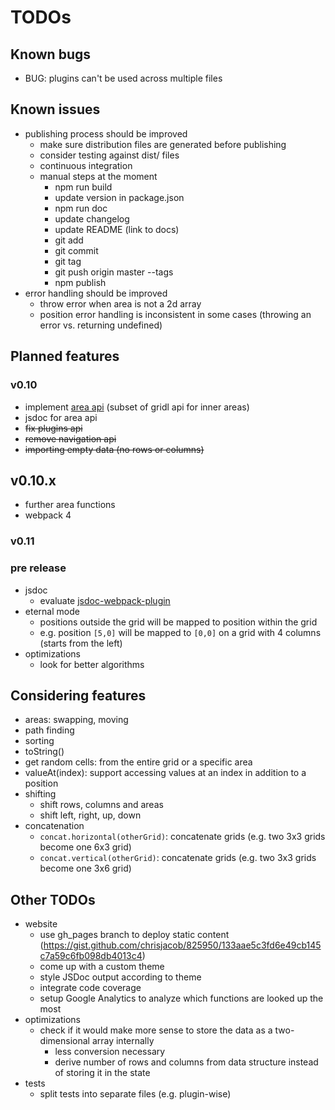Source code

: # TODOs

## Known bugs

* BUG: plugins can't be used across multiple files

## Known issues
 
* publishing process should be improved
    * make sure distribution files are generated before publishing
    * consider testing against dist/ files
    * continuous integration
    * manual steps at the moment
        * npm run build
        * update version in package.json
        * npm run doc
        * update changelog
        * update README (link to docs)
        * git add
        * git commit
        * git tag <version number>
        * git push origin master --tags
        * npm publish
* error handling should be improved
    * throw error when area is not a 2d array
    * position error handling is inconsistent in some cases (throwing an error vs. returning undefined)

## Planned features

### v0.10
 
* implement [area api](area-api.md) (subset of gridl api for inner areas)
* jsdoc for area api
* ~~fix plugins api~~
* ~~remove navigation api~~
* ~~importing empty data (no rows or columns)~~

## v0.10.x

* further area functions
* webpack 4

### v0.11


### pre release

* jsdoc
    * evaluate [jsdoc-webpack-plugin](https://www.npmjs.com/package/jsdoc-webpack-plugin)
* eternal mode
    * positions outside the grid will be mapped to position within the grid
    * e.g. position `[5,0]` will be mapped to `[0,0]` on a grid with 4 columns (starts from the left)
* optimizations
    * look for better algorithms

## Considering features

* areas: swapping, moving
* path finding
* sorting
* toString()
* get random cells: from the entire grid or a specific area
* valueAt(index): support accessing values at an index in addition to a position
* shifting
    * shift rows, columns and areas 
    * shift left, right, up, down
* concatenation
    * `concat.horizontal(otherGrid)`: concatenate grids (e.g. two 3x3 grids become one 6x3 grid)
    * `concat.vertical(otherGrid)`: concatenate grids (e.g. two 3x3 grids become one 3x6 grid)

## Other TODOs

* website
    * use gh_pages branch to deploy static content (https://gist.github.com/chrisjacob/825950/133aae5c3fd6e49cb145c7a59c6fb098db4013c4)
    * come up with a custom theme
    * style JSDoc output according to theme
    * integrate code coverage
    * setup Google Analytics to analyze which functions are looked up the most
* optimizations
    * check if it would make more sense to store the data as a two-dimensional array internally 
        * less conversion necessary
        * derive number of rows and columns from data structure instead of storing it in the state
* tests
    * split tests into separate files (e.g. plugin-wise)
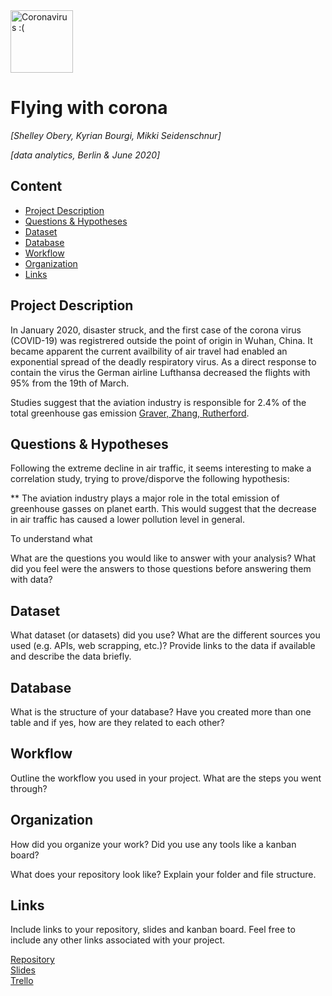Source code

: <img src="https://www.bochum.de/C125830C0042AB74/CurrentBaseLink/W2BMMFEF129BOCMDE/$FILE/corona_3d_slider_ContentHalf.jpg" alt="Coronavirus :(" width="100"/>

# Flying with corona
*[Shelley Obery, Kyrian Bourgi, Mikki Seidenschnur]*

*[data analytics, Berlin & June 2020]*

## Content
- [Project Description](#project-description)
- [Questions & Hypotheses](#questions-hypotheses)
- [Dataset](#dataset)
- [Database](#database)
- [Workflow](#workflow)
- [Organization](#organization)
- [Links](#links)

## Project Description
In January 2020, disaster struck, and the first case of the corona virus (COVID-19) was registrered outside the point of origin in Wuhan, China. It became apparent the current availbility of air travel had enabled an exponential spread of the deadly respiratory virus. As a direct response to contain the virus the German airline Lufthansa decreased the flights with 95% from the 19th of March.

Studies suggest that the aviation industry is responsible for 2.4% of the total greenhouse gas emission [Graver, Zhang, Rutherford](https://theicct.org/sites/default/files/publications/ICCT_CO2-commercl-aviation-2018_20190918.pdf). 

## Questions & Hypotheses
Following the extreme decline in air traffic, it seems interesting to make a correlation study, trying to prove/disporve the following hypothesis:

** The aviation industry plays a major role in the total emission of greenhouse gasses on planet earth. This would suggest that the decrease in air traffic has caused a lower pollution level in general.

To understand what 

What are the questions you would like to answer with your analysis? What did you feel were the answers to those questions before answering them with data?

## Dataset
What dataset (or datasets) did you use? What are the different sources you used (e.g. APIs, web scrapping, etc.)? Provide links to the data if available and describe the data briefly.

## Database
What is the structure of your database? Have you created more than one table and if yes, how are they related to each other?

## Workflow
Outline the workflow you used in your project. What are the steps you went through?

## Organization
How did you organize your work? Did you use any tools like a kanban board?

What does your repository look like? Explain your folder and file structure.

## Links
Include links to your repository, slides and kanban board. Feel free to include any other links associated with your project.

[Repository](https://github.com/https://github.com/MikkiSeidenschnur/data_ber_project_pandas)  
[Slides](https://slides.com/)  
[Trello](https://trello.com/en)  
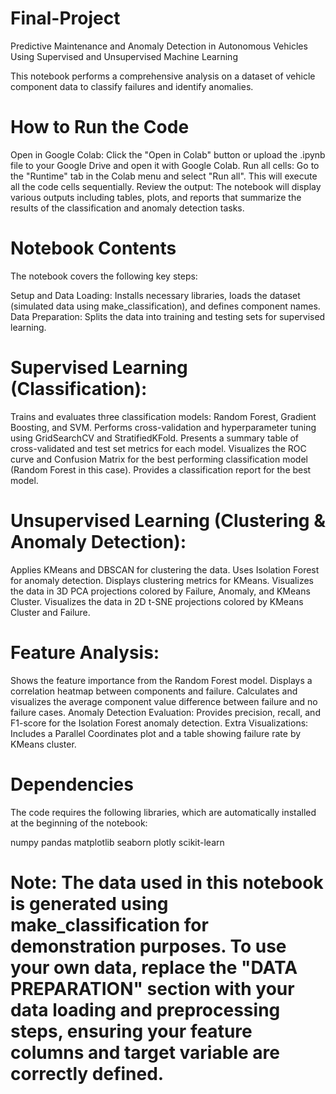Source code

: # Final-Project
Predictive Maintenance and Anomaly Detection in Autonomous Vehicles Using Supervised and Unsupervised Machine Learning

This notebook performs a comprehensive analysis on a dataset of vehicle component data to classify failures and identify anomalies.

# How to Run the Code
Open in Google Colab: Click the "Open in Colab" button or upload the .ipynb file to your Google Drive and open it with Google Colab.
Run all cells: Go to the "Runtime" tab in the Colab menu and select "Run all". This will execute all the code cells sequentially.
Review the output: The notebook will display various outputs including tables, plots, and reports that summarize the results of the classification and anomaly detection tasks.
# Notebook Contents
The notebook covers the following key steps:

Setup and Data Loading: Installs necessary libraries, loads the dataset (simulated data using make_classification), and defines component names.
Data Preparation: Splits the data into training and testing sets for supervised learning.
# Supervised Learning (Classification):
Trains and evaluates three classification models: Random Forest, Gradient Boosting, and SVM.
Performs cross-validation and hyperparameter tuning using GridSearchCV and StratifiedKFold.
Presents a summary table of cross-validated and test set metrics for each model.
Visualizes the ROC curve and Confusion Matrix for the best performing classification model (Random Forest in this case).
Provides a classification report for the best model.
# Unsupervised Learning (Clustering & Anomaly Detection):
Applies KMeans and DBSCAN for clustering the data.
Uses Isolation Forest for anomaly detection.
Displays clustering metrics for KMeans.
Visualizes the data in 3D PCA projections colored by Failure, Anomaly, and KMeans Cluster.
Visualizes the data in 2D t-SNE projections colored by KMeans Cluster and Failure.
# Feature Analysis:
Shows the feature importance from the Random Forest model.
Displays a correlation heatmap between components and failure.
Calculates and visualizes the average component value difference between failure and no failure cases.
Anomaly Detection Evaluation: Provides precision, recall, and F1-score for the Isolation Forest anomaly detection.
Extra Visualizations: Includes a Parallel Coordinates plot and a table showing failure rate by KMeans cluster.
# Dependencies
The code requires the following libraries, which are automatically installed at the beginning of the notebook:

numpy
pandas
matplotlib
seaborn 
plotly
scikit-learn
# Note: The data used in this notebook is generated using make_classification for demonstration purposes. To use your own data, replace the "DATA PREPARATION" section with your data loading and preprocessing steps, ensuring your feature columns and target variable are correctly defined.
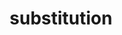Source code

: ---
layout: recommendation
parent: Protein
title: substitution
definition: 
    Substitution: a sequence change where, compared to a reference sequence, <b>one</b> nucleotide is replaced by <b>one</b> other nucleotide.
discussion:
    <a name="polymorphism"></a>Are polymorphisms described like p.45Arg/Ser?: No, all substitutions are described as p.Arg45Ser. In the past, the format p.45Arg/Ser (p.45R/S) has been used to describe "polymorphic" sequence variants. Note that a description should be neutral, simply describe the change, and not include any other information like predicted or known functional consequences.
    Can I describe a TrpSer to CysArg variant as a amino acid substitution (p.TrpSer23CysArg)?: No, this is not allowed. By definition a substitution changes <b>one</b> amino acid into <b>one</b> other amino acid. The change TrpSer to CysArg should be described as p.Trp23_Ser24delinsCysArg, i.e. a deletion/insertion (indel) (<a href='http://varnomen.HGVS.org/recommendations/DNA/variant/indel/'><i>see Deletion-Insertion</i></a>).
---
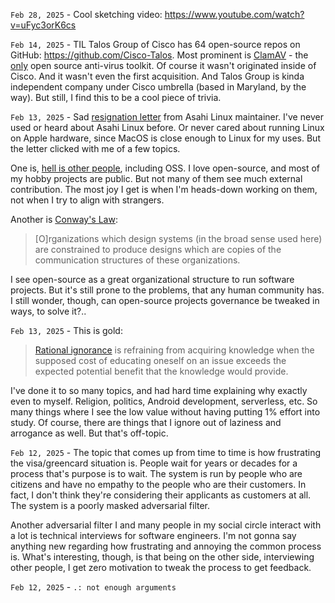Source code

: `Feb 28, 2025` - Cool sketching video: https://www.youtube.com/watch?v=uFyc3orK6cs

`Feb 14, 2025` - TIL Talos Group of Cisco has 64 open-source repos on GitHub: https://github.com/Cisco-Talos.
Most prominent is [ClamAV](https://github.com/Cisco-Talos/clamav) - the [only](https://en.wikipedia.org/wiki/Comparison_of_antivirus_software) open source anti-virus toolkit.
Of course it wasn't originated inside of Cisco.
And it wasn't even the first acquisition.
And Talos Group is kinda independent company under Cisco umbrella (based in Maryland, by the way).
But still, I find this to be a cool piece of trivia.

`Feb 13, 2025` - Sad [resignation letter](https://marcan.st/2025/02/resigning-as-asahi-linux-project-lead/) from Asahi Linux maintainer.
I've never used or heard about Asahi Linux before.
Or never cared about running Linux on Apple hardware, since MacOS is close enough to Linux for my uses.
But the letter clicked with me of a few topics.

One is, [hell is other people](https://en.wikipedia.org/wiki/Hell_Is_Other_People), including OSS.
I love open-source, and most of my hobby projects are public.
But not many of them see much external contribution.
The most joy I get is when I'm heads-down working on them, not when I try to align with strangers.

Another is [Conway's Law](https://en.wikipedia.org/wiki/Conway%27s_law):

> [O]rganizations which design systems (in the broad sense used here) are constrained to produce designs which are copies of the communication structures of these organizations.

I see open-source as a great organizational structure to run software projects.
But it's still prone to the problems, that any human community has.
I still wonder, though, can open-source projects governance be tweaked in ways, to solve it?..

`Feb 13, 2025` - This is gold:

> [Rational ignorance](https://en.wikipedia.org/wiki/Rational_ignorance) is refraining from acquiring knowledge when the supposed cost of educating oneself on an issue exceeds the expected potential benefit that the knowledge would provide.

I've done it to so many topics, and had hard time explaining why exactly even to myself.
Religion, politics, Android development, serverless, etc.
So many things where I see the low value without having putting 1% effort into study.
Of course, there are things that I ignore out of laziness and arrogance as well. But that's off-topic.

`Feb 12, 2025` - The topic that comes up from time to time is how frustrating the visa/greencard situation is.
People wait for years or decades for a process that's purpose is to wait.
The system is run by people who are citizens and have no empathy to the people who are their customers.
In fact, I don't think they're considering their applicants as customers at all.
The system is a poorly masked adversarial filter.

Another adversarial filter I and many people in my social circle interact with a lot is technical interviews for software engineers.
I'm not gonna say anything new regarding how frustrating and annoying the common process is.
What's interesting, though, is that being on the other side, interviewing other people, I get zero motivation to tweak the process to get feedback.

`Feb 12, 2025` - ```.: not enough arguments```
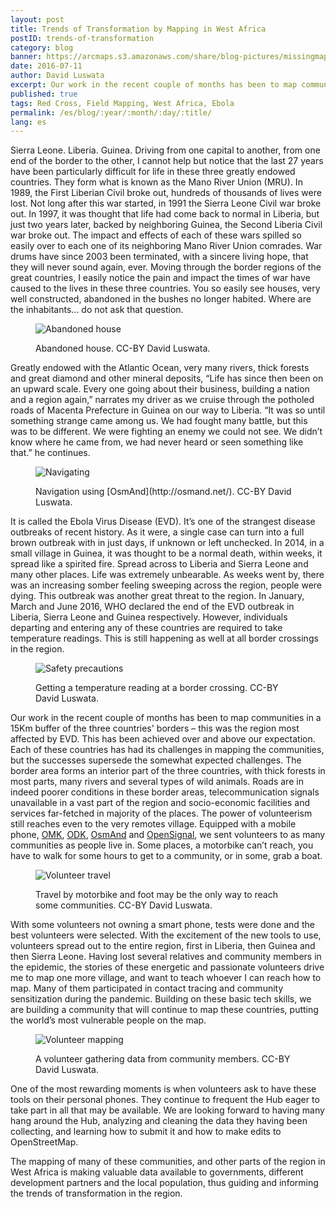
 ```yaml
---
layout: post
title: Trends of Transformation by Mapping in West Africa
postID: trends-of-transformation
category: blog
banner: https://arcmaps.s3.amazonaws.com/share/blog-pictures/missingmaps-blog_20160711_banner.jpg
date: 2016-07-11
author: David Luswata
excerpt: Our work in the recent couple of months has been to map communities in a 15 kilometre buffer of the borders of Sierra Leone, Liberia and Guinea – this was the region most affected by Ebola Virus Disease. This has been achieved over and above our expectation. Each of these countries has had its challenges in mapping the communities, but the successes supersede the somewhat expected challenges.
published: true
tags: Red Cross, Field Mapping, West Africa, Ebola
permalink: /es/blog/:year/:month/:day/:title/
lang: es
---
```


Sierra Leone. Liberia. Guinea. Driving from one capital to another, from one end of the border to the other, I cannot help but notice that the last 27 years have been particularly difficult for life in these three greatly endowed countries. They form what is known as the Mano River Union (MRU). In 1989, the First Liberian Civil broke out, hundreds of thousands of lives were lost. Not long after this war started, in 1991 the Sierra Leone Civil war broke out. In 1997, it was thought that life had come back to normal in Liberia, but just two years later, backed by neighboring Guinea, the Second Liberia Civil war broke out. The impact and effects of each of these wars spilled so easily over to each one of its neighboring Mano River Union comrades. War drums have since 2003 been terminated, with a sincere living hope, that they will never sound again, ever. Moving through the border regions of the great countries, I easily notice the pain and impact the times of war have caused to the lives in these three countries. You so easily see houses, very well constructed, abandoned in the bushes no longer habited. Where are the inhabitants... do not ask that question.

<figure>
<img src="https://arcmaps.s3.amazonaws.com/share/blog-pictures/missingmaps-blog_20160711_abandoned-house.jpg" alt="Abandoned house">
<p class="caption">Abandoned house. CC-BY David Luswata.</p>
</figure>

Greatly endowed with the Atlantic Ocean, very many rivers, thick forests and great diamond and other mineral deposits, “Life has since then been on an upward scale. Every one going about their business, building a nation and a region again,” narrates my driver as we cruise through the potholed roads of Macenta Prefecture in Guinea on our way to Liberia. “It was so until something strange came among us. We had fought many battle, but this was to be different. We were fighting an enemy we could not see. We didn’t know where he came from, we had never heard or seen something like that.” he continues.

<figure>
<img src="https://arcmaps.s3.amazonaws.com/share/blog-pictures/missingmaps-blog_20160711_osmand.jpg" alt="Navigating">
<p class="caption">Navigation using [OsmAnd](http://osmand.net/). CC-BY David Luswata.</p>
</figure>

It is called the Ebola Virus Disease (EVD). It’s one of the strangest disease outbreaks of recent history. As it were, a single case can turn into a full brown outbreak with in just days, if unknown or left unchecked. In 2014, in a small village in Guinea, it was thought to be a normal death, within weeks, it spread like a spirited fire. Spread across to Liberia and Sierra Leone and many other places. Life was extremely unbearable. As weeks went by, there was an increasing somber feeling sweeping across the region, people were dying. This outbreak was another great threat to the region. In January, March and June 2016, WHO declared the end of the EVD outbreak in Liberia, Sierra Leone and Guinea respectively. However, individuals departing and entering any of these countries are required to take temperature readings. This is still happening as well at all border crossings in the region.

<figure>
<img src="https://arcmaps.s3.amazonaws.com/share/blog-pictures/missingmaps-blog_20160711_taking-temperature.jpg" alt="Safety precautions">
<p class="caption">Getting a temperature reading at a border crossing. CC-BY David Luswata.</p>
</figure>

Our work in the recent couple of months has been to map communities in a 15Km buffer of the three countries' borders – this was the region most affected by EVD. This has been achieved over and above our expectation. Each of these countries has had its challenges in mapping the communities, but the successes supersede the somewhat expected challenges. The border area forms an interior part of the three countries, with thick forests in most parts, many rivers and several types of wild animals. Roads are in indeed poorer conditions in these border areas, telecommunication signals unavailable in a vast part of the region and socio-economic facilities and services far-fetched in majority of the places. The power of volunteerism still reaches even to the very remotes village. Equipped with a mobile phone, [OMK](http://openmapkit.org/), [ODK](https://opendatakit.org/), [OsmAnd](http://osmand.net/) and [OpenSignal](http://opensignal.com/), we sent volunteers to as many communities as people live in. Some places, a motorbike can’t reach, you have to walk for some hours to get to a community, or in some, grab a boat.

<figure>
<img src="https://arcmaps.s3.amazonaws.com/share/blog-pictures/missingmaps-blog_20160711_volunteer-travel.jpg" alt="Volunteer travel">
<p class="caption">Travel by motorbike and foot may be the only way to reach some communities. CC-BY David Luswata.</p>
</figure>

With some volunteers not owning a smart phone, tests were done and the best volunteers were selected. With the excitement of the new tools to use, volunteers spread out to the entire region, first in Liberia, then Guinea and then Sierra Leone. Having lost several relatives and community members in the epidemic, the stories of these energetic and passionate volunteers drive me to map one more village, and want to teach whoever I can reach how to map. Many of them participated in contact tracing and community sensitization during the pandemic. Building on these basic tech skills, we are building a community that will continue to map these countries, putting the world’s most vulnerable people on the map.

<figure>
<img src="https://arcmaps.s3.amazonaws.com/share/blog-pictures/missingmaps-blog_20160711_volunteer-mapping.jpg" alt="Volunteer mapping">
<p class="caption">A volunteer gathering data from community members. CC-BY David Luswata.</p>
</figure>

One of the most rewarding moments is when volunteers ask to have these tools on their personal phones. They continue to frequent the Hub eager to take part in all that may be available. We are looking forward to having many hang around the Hub, analyzing and cleaning the data they having been collecting, and learning how to submit it and how to make edits to OpenStreetMap.

The mapping of many of these communities, and other parts of the region in West Africa is making valuable data available to governments, different development partners and the local population, thus guiding and informing the trends of transformation in the region.
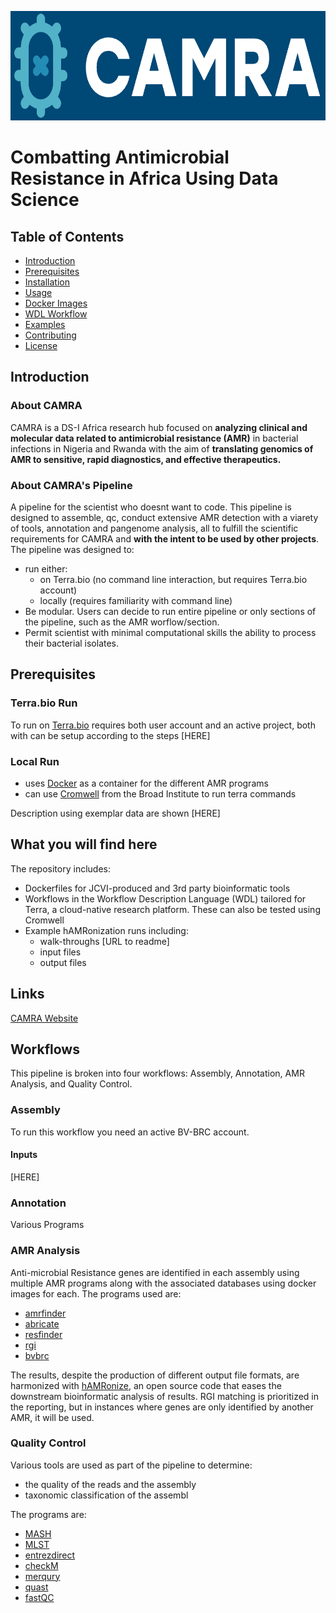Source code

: 
<p align="center">
  <img height="175" src="Images/camra-blue-logo.png">
</p>

# Combatting Antimicrobial Resistance in Africa Using Data Science

## Table of Contents
- [Introduction](#introduction)
- [Prerequisites](#prerequisites)
- [Installation](#installation)
- [Usage](#usage)
- [Docker Images](#docker-images)
- [WDL Workflow](#wdl-workflow)
- [Examples](#examples)
- [Contributing](#contributing)
- [License](#license)

## Introduction
### About CAMRA

CAMRA is a DS-I Africa research hub focused on **analyzing clinical and molecular data related to antimicrobial resistance (AMR)** in bacterial infections in Nigeria and Rwanda with the aim of **translating genomics of AMR to sensitive, rapid diagnostics, and effective therapeutics.**

### About CAMRA's Pipeline

A pipeline for the scientist who doesnt want to code. This pipeline is designed to assemble, qc, conduct extensive AMR detection with a viarety of tools, annotation and pangenome analysis, all to fulfill the scientific requirements for CAMRA and **with the intent to be used by other projects**.
The pipeline was designed to:
- run either:
	- on Terra.bio (no command line interaction, but requires Terra.bio account)
	- locally (requires familiarity with command line)
- Be modular. Users can decide to run entire pipeline or only sections of the pipeline, such as the AMR worflow/section.
- Permit scientist with minimal computational skills the ability to process their bacterial isolates. 

## Prerequisites
### Terra.bio Run
To run on [Terra.bio](https://app.terra.bio/#) requires both user account and an active project, both with can be setup according to the steps [HERE]
### Local Run 
- uses [Docker](https://www.docker.com/products/docker-desktop/) as a container for the different AMR programs
- can use [Cromwell](https://github.com/broadinstitute/cromwell/releases/tag/91)  from the Broad Institute to run terra commands

Description using exemplar data are shown [HERE]

## What you will find here

The repository includes:

- Dockerfiles for JCVI-produced and 3rd party bioinformatic tools
- Workflows in the Workflow Description Language (WDL) tailored for Terra, a cloud-native research platform. These can also be tested using Cromwell
- Example hAMRonization runs including:
   - walk-throughs [URL to readme]
   - input files
   - output files 

## Links

[CAMRA Website](https://camra.acegid.org/)

## Workflows

This pipeline is broken into four workflows: Assembly, Annotation, AMR Analysis, and Quality Control.

### Assembly

To run this workflow you need an active BV-BRC account.

#### Inputs

[HERE]

### Annotation

Various Programs

### AMR Analysis

Anti-microbial Resistance genes are identified in each assembly using multiple AMR programs along with the associated databases using docker images for each. The programs used are:
- [amrfinder](https://hub.docker.com/r/ncbi/amr)
- [abricate](https://hub.docker.com/r/staphb/abricate)
- [resfinder](https://bitbucket.org/genomicepidemiology/resfinder/src/4.5.0/)
- [rgi](https://github.com/arpcard/rgi.git)
- [bvbrc](https://hub.docker.com/repository/docker/andrewrlapointe/bvbrc/general)

The results, despite the production of different output file formats, are harmonized with [hAMRonize](https://hub.docker.com/r/finlaymaguire/hamronization), an open source code that eases the downstream bioinformatic analysis of results.  RGI matching is prioritized in the reporting, but in instances where genes are only identified by another AMR, it will be used.

### Quality Control

Various tools are used as part of the pipeline to determine:

- the quality of the reads and the assembly
- taxonomic classification of the assembl


The programs are:
- [MASH](https://mash.readthedocs.io/en/latest/)
- [MLST](https://github.com/tseemann/mlst)
- [entrezdirect](https://www.ncbi.nlm.nih.gov/books/NBK25501/)
- [checkM](https://ecogenomics.github.io/CheckM/)
- [merqury](https://github.com/marbl/merqury)
- [quast](https://quast.sourceforge.net/)
- [fastQC](https://www.bioinformatics.babraham.ac.uk/projects/fastqc/)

== == ==

* To do *
Copy the lines above exactly, starting with the line that contains "less conversion necessary" and ending with the line that contains "In January 2020, disaster", and leave out any pictures.

* Reply *
        * less conversion necessary
        * derive number of rows and columns from data structure instead of storing it in the state
* tests
    * split tests into separate files (e.g. plugin-wise)
Source code

: <img src="https://www.bochum.de/C125830C0042AB74/CurrentBaseLink/W2BMMFEF129BOCMDE/$FILE/corona_3d_slider_ContentHalf.jpg" alt="Coronavirus :(" width="100"/>

# Flying with corona
*[Shelley Obery, Kyrian Bourgi, Mikki Seidenschnur]*

*[data analytics, Berlin & June 2020]*

## Content
- [Project Description](#project-description)
- [Questions & Hypotheses](#questions-hypotheses)
- [Dataset](#dataset)
- [Database](#database)
- [Workflow](#workflow)
- [Organization](#organization)
- [Links](#links)

## Project Description
In January 2020, disaster struck, and the first case of the corona virus (COVID-19) was registrered outside the point of origin in Wuhan, China. It became apparent the current availbility of air travel had enabled an exponential spread of the deadly respiratory virus. As a direct response to contain the virus the German airline Lufthansa decreased the flights with 95% from the 19th of March.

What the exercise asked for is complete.